Synthetic LXRbeta Ligands in the Treatment of Alzheimer's Disease

合成 LXRbeta 配体治疗阿尔茨海默病

• 批准号: 7282679
• 负责人: Barry M. Forman
• 金额: $ 17.44万
• 依托单位: BECKMAN RESEARCH INSTITUTE/CITY OF HOPE
• 依托单位国家: 美国
• 财政年份: 2006
• 资助国家: 美国
• 起止时间: 2006-09-15 至 2009-08-31
• 项目状态: 已结题
• 来源: https://reporter.nih.gov/project-details/7282679
• 关键词: ADD-1 protein; Adverse effects; Affinity; Agonist; Alzheimer' s Disease; Amyloid; Atherosclerosis; Behavior; Biological Assay; Brain; Brain region; Cell Culture System; Cells; Cessation of life; Characteristics; Cholesterol; Clinical; Complement; Cultured Cells; Deposition; Development; Disease Progression; Effectiveness; Elevation; Event; Fatty-acid synthase; Gene Targeting; Human; In Vitro; Incidence; Knock-out; Lead; Learning; Ligand Binding; Ligands; Mediating; Memory; Metabolic; Molecular Target; Mus; Mutation; Nerve Degeneration; Neurodegenerative Disorders; Neurons; Nuclear Receptors; Null Lymphocytes; Pan Genus; Pathology; Peptides; Pharmaceutical Preparations; Production; Proteins; Relative (related person); Reporter Genes; Series; Small Interfering RNA; Structure; Testing; Tg2576; Therapeutic Agents; Tissues; Triglycerides; Validation; amyloid precursor protein processing; base; chemical synthesis; design; efflux pump; high throughput screening; improved; in vivo; knock-down; mouse model; neurotoxic; novel; small molecule

DESCRIPTION (provided by applicant): Alzheimer's Disease (AD) is a debilitating neurodegenerative disorder associated with the death of neurons in brain regions involved in memory, learning and behavior.
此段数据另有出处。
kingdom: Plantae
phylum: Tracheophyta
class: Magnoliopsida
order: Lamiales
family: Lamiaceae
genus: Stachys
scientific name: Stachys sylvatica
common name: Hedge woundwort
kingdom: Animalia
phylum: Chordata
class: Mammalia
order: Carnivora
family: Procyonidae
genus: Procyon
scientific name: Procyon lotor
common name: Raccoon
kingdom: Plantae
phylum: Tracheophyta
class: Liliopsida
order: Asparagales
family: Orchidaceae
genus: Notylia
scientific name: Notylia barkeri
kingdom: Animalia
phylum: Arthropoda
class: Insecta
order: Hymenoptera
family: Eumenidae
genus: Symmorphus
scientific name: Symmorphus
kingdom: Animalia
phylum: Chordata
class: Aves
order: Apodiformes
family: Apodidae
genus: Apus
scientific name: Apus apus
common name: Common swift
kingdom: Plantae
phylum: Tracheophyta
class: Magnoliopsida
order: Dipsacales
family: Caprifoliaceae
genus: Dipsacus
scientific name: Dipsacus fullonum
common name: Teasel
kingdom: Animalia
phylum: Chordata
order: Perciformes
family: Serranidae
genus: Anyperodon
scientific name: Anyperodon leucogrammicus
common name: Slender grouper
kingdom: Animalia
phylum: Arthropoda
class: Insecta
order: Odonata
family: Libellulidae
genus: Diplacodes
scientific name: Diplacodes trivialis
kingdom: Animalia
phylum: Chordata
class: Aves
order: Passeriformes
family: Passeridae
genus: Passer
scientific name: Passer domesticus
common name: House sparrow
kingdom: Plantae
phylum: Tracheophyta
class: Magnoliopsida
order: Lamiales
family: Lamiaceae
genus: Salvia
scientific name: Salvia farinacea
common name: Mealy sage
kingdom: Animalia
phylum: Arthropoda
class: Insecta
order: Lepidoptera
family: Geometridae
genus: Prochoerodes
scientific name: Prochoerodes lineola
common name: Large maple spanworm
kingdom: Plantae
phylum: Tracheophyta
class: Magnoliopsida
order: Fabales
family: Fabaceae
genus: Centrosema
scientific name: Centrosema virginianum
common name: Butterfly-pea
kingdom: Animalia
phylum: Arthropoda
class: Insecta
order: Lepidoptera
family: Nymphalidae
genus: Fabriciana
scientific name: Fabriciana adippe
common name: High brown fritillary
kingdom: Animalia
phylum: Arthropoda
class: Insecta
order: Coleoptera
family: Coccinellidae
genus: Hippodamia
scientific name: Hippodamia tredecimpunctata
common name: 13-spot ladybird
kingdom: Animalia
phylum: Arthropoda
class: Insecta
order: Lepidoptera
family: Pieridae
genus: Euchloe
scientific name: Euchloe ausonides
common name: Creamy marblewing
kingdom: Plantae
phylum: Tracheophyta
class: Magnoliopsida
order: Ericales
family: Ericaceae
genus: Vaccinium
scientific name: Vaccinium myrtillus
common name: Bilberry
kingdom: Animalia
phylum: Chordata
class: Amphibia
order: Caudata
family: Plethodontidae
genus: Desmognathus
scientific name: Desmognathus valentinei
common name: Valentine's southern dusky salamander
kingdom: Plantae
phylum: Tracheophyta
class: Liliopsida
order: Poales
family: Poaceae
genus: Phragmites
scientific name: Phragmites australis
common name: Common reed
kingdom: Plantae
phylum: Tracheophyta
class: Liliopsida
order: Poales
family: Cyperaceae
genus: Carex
Novel anti-AD drugs are desperately needed as the incidence of AD is rapidly rising and existing drugs are minimally effective with little, if any, improvement in disease progression. A central event in the development of AD is the altered processing of amyloid precursor protein (APP) and the subsequent production and aggregation of neurotoxic forms of amyloid b peptide (Ab). Accumulation of Ab aggregates appears to initiate or promote the neuronal degeneration that is characteristic of AD. Therefore, it stands to reason that an ideal molecular target for the treatment of AD is one that can modulate the production and/or accumulation of Ab. A further characteristic of an ideal AD target would be a molecule that is readily "druggable", i.e. a target that interacts with small drug-like molecules and one that is amenable to high-throughput screening. The nuclear receptor LXR satisfies both requirements as it is modulated by small molecule ligands and has been shown to decrease the production of Ab in cultured cells and in vivo. Reduction in Ab requires an LXR-mediated activation of the cholesterol efflux pump ABCA1. Two subtypes of LXR have been identified: LXRa and LXRb. The b-subtype is ubiquitously expressed and knockout studies have shown that it is active in the brain. It is this b-subtype which is likely to be the most useful target for decreasing Ab levels. In contrast, the LXRa-subtype is highly expressed in metabolic tissues where it activates expression of SREBP-1c and fatty acid synthase (FAS), thus leading to dramatic elevations in triglyceride levels. This major side-effect has limited the clinical development of non-selective LXRa/b agonists. However, the available evidence suggests that LXRb-selective agonists should be free of this side-effect. In this application we provide the first examples of synthetic LXRb-selective agonists. Using these lead compounds we propose a series of chemical syntheses to optimize this lead and ultimately to test the efficacy of LXRb-selective ligands in vitro and in a mouse model of AD.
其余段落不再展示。